[Dataset entries]
↓

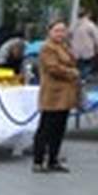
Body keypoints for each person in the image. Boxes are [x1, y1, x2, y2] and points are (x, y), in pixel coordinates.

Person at [33, 19, 80, 173]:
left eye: (63, 30)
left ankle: (53, 159)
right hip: (52, 94)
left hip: (65, 95)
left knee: (59, 129)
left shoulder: (64, 46)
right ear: (49, 31)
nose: (60, 33)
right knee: (46, 128)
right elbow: (53, 68)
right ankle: (38, 161)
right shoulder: (47, 47)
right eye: (57, 30)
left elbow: (72, 61)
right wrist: (72, 73)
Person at [68, 6, 98, 72]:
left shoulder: (74, 25)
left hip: (75, 50)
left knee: (77, 66)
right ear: (88, 14)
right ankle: (83, 78)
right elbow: (97, 38)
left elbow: (69, 35)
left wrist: (71, 45)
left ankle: (78, 77)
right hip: (87, 51)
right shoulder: (91, 25)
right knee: (88, 65)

↑

WHAT IS REQUIRED: Return the line that contains "left knee: (59, 129)", along with every line after it in the data above, exactly and with nothing else.

COMPLETED TASK:
left knee: (59, 129)
left shoulder: (64, 46)
right ear: (49, 31)
nose: (60, 33)
right knee: (46, 128)
right elbow: (53, 68)
right ankle: (38, 161)
right shoulder: (47, 47)
right eye: (57, 30)
left elbow: (72, 61)
right wrist: (72, 73)
Person at [68, 6, 98, 72]:
left shoulder: (74, 25)
left hip: (75, 50)
left knee: (77, 66)
right ear: (88, 14)
right ankle: (83, 78)
right elbow: (97, 38)
left elbow: (69, 35)
left wrist: (71, 45)
left ankle: (78, 77)
right hip: (87, 51)
right shoulder: (91, 25)
right knee: (88, 65)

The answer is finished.